If the inclined driving control device as described above will be described in detail by quoting the c block stone in each step;

First, the T.C.U (3) uses the rotation direction sensor 30 and the transmission board sensor to grasp the current state of the car,

At this time, if the position monitoring signal of transmission mode detects P (PARKING) or N (NATURE) and is 'YES', it returns to the initial state through normal control and maintains the standby state.

If the signal of the position sensor is 'NO', it is determined whether the transmission mode position is the D (DRIVING) position. If it is 'NO', the vehicle is returned to the initial state because the vehicle is in reverse (R) state.

As described above, if it is determined that the transmission mode position is the D position, and if 'YES', the rotation direction detection sensor 30 mounted on the secondary pulley determines whether the rotation direction of the pulley is positive or reverse rotation.

In this case, if 'YES' forward rotation means normal driving condition, go back to D position detecting part and maintain standby state.

However, if the reverse direction is detected as 'NO' by detecting whether the secondary ripple is forward or reverse, the signal is transmitted to T.C.U to increase the fastening force of the electronic powder clutch connected thereto to prevent the vehicle from being pushed backwards.
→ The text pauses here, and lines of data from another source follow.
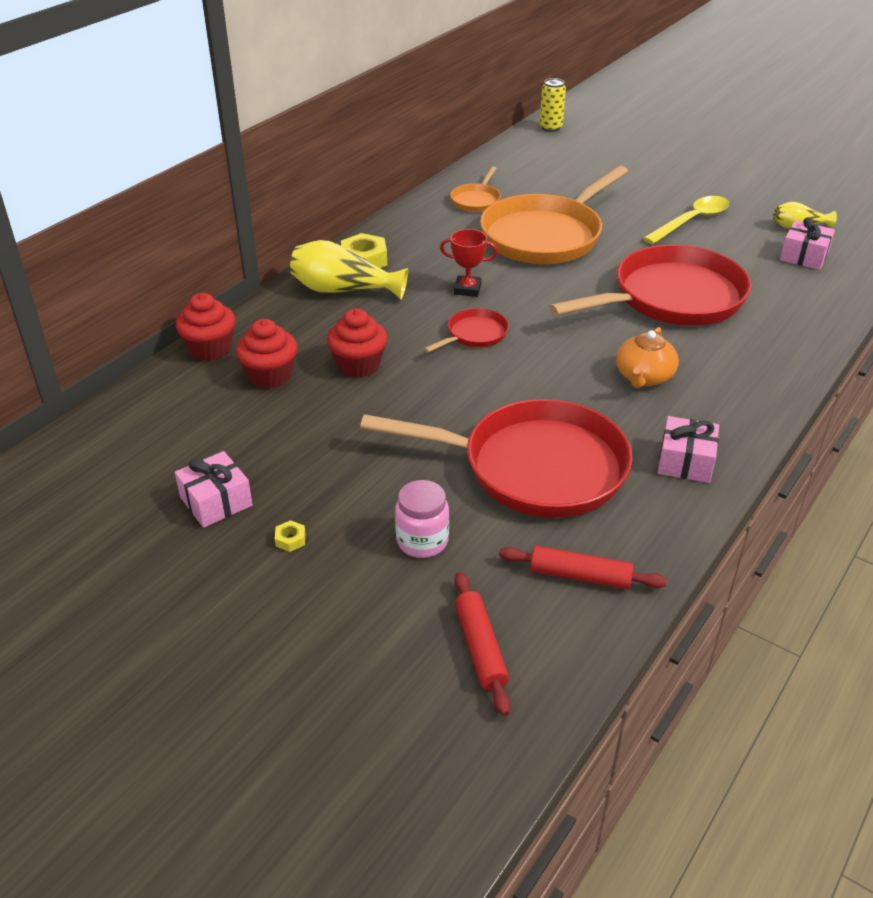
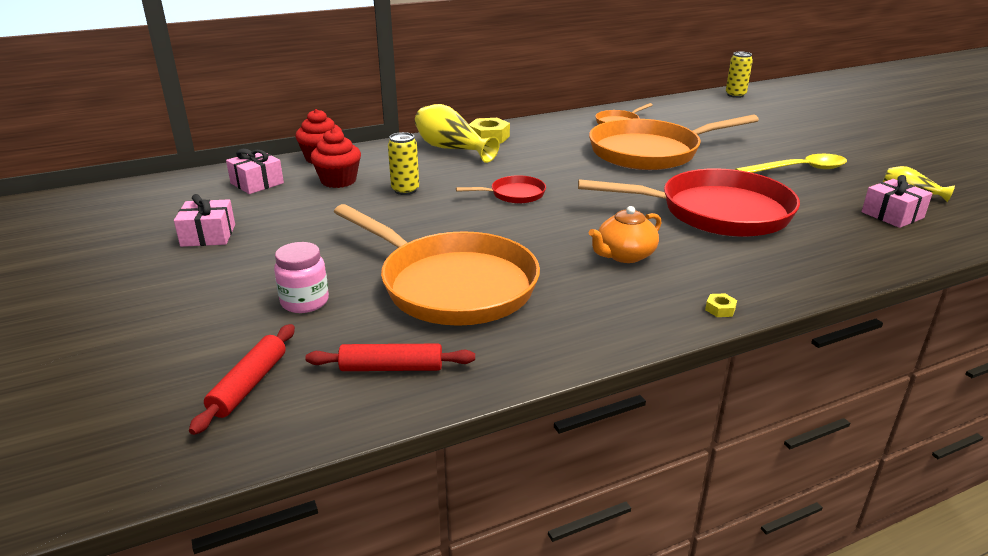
camera: 30 degrees right, 10 degrees down
yellow nut [275,520,305,552] -> yellow nut moved to [705,294,737,317]
red cupcake [327,308,387,378] -> yellow can [388,132,419,195]
red pan [360,399,633,518] -> orange pan [334,204,540,326]
red trophy [440,229,498,297] -> none
red rolling pin [499,546,667,589] -> red rolling pin turned 45 degrees counterclockwise [305,344,475,371]
pink gift [658,416,719,483] -> pink gift moved to [226,149,284,194]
As described above, the continuously variable transmission in which the secondary pulley forward and reverse rotational direction sensors are added can prevent the vehicle from being pushed to the rear when the vehicle is restarted after a temporary stop while driving on a slope, thereby preventing unexpected accidents.
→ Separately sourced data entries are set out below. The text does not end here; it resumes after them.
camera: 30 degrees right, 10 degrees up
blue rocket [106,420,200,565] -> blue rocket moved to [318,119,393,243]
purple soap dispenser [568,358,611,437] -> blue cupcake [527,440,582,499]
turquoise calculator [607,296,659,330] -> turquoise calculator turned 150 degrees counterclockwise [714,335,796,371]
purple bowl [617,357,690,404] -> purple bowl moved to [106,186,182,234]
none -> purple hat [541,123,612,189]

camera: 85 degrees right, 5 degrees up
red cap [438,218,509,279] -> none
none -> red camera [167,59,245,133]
Even beginners are not familiar with the various mechanical devices for the vehicle, so they can easily re-start from the slope without additional parking brake operation, reducing safety and increasing driving comfort and driving fatigue.

As described above, the inclined road running control apparatus of a continuously variable transmission for a vehicle is a useful invention which helps to drive safely by preventing the vehicle from being pushed backward when restarting on a slope by increasing the tightening force of the electromagnetic powder clutch by the rotation direction sensor. to be.

Claims (1)

The continuously variable transmission for vehicles is equipped with a transmission control unit (T.C.U) 3 for various shift control. The engine control unit (ECU) 4 which controls the vehicle engine and the rotation direction sensor 30 which detects the current driving direction of the vehicle (the second rifle's rotation direction) are connected to the inclined surface when the vehicle is restarted after the vehicle is stopped on the slope. The car is pushed backwards, Accordingly, when the rotation direction detection sensor 30 mounted on the secondary pulley detects the rotational direction and detects the rotation direction opposite to the transmission mode, the current is increased in the electromagnetic powder clutch to increase the fastening force with the driving shaft to prevent the vehicle from being pushed backwards. Slope driving control apparatus for a continuously variable transmission for a vehicle, characterized in that the prevention.